• _DATA SHOWN_:
_ _ _ _ _ _ _

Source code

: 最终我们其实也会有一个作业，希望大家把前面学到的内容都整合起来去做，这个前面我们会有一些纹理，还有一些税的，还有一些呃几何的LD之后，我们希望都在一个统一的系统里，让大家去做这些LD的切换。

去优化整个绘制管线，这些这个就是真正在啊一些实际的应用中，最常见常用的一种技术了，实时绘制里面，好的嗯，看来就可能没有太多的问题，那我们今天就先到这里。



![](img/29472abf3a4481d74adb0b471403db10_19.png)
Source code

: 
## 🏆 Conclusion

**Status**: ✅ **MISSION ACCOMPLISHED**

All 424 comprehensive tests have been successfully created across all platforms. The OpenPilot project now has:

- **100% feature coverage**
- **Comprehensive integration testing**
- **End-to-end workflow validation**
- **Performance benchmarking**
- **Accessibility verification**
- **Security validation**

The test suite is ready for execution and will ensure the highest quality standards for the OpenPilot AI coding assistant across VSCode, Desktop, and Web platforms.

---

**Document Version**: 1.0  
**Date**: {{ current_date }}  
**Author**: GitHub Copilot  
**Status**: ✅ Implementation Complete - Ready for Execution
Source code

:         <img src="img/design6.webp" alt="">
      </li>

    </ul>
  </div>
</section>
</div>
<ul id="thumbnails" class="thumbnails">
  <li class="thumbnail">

_ _ _ _ _ _ _

• _YOUR TASK_:
Reproduce every one of the entries above character for character, keeping their original line breaks.

• _REPLY TO THE EXERCISE_:
Source code

: 最终我们其实也会有一个作业，希望大家把前面学到的内容都整合起来去做，这个前面我们会有一些纹理，还有一些税的，还有一些呃几何的LD之后，我们希望都在一个统一的系统里，让大家去做这些LD的切换。

去优化整个绘制管线，这些这个就是真正在啊一些实际的应用中，最常见常用的一种技术了，实时绘制里面，好的嗯，看来就可能没有太多的问题，那我们今天就先到这里。



![](img/29472abf3a4481d74adb0b471403db10_19.png)
Source code

: 
## 🏆 Conclusion

**Status**: ✅ **MISSION ACCOMPLISHED**

All 424 comprehensive tests have been successfully created across all platforms. The OpenPilot project now has:

- **100% feature coverage**
- **Comprehensive integration testing**
- **End-to-end workflow validation**
- **Performance benchmarking**
- **Accessibility verification**
- **Security validation**

The test suite is ready for execution and will ensure the highest quality standards for the OpenPilot AI coding assistant across VSCode, Desktop, and Web platforms.

---

**Document Version**: 1.0  
**Date**: {{ current_date }}  
**Author**: GitHub Copilot  
**Status**: ✅ Implementation Complete - Ready for Execution
Source code

:         <img src="img/design6.webp" alt="">
      </li>

    </ul>
  </div>
</section>
</div>
<ul id="thumbnails" class="thumbnails">
  <li class="thumbnail">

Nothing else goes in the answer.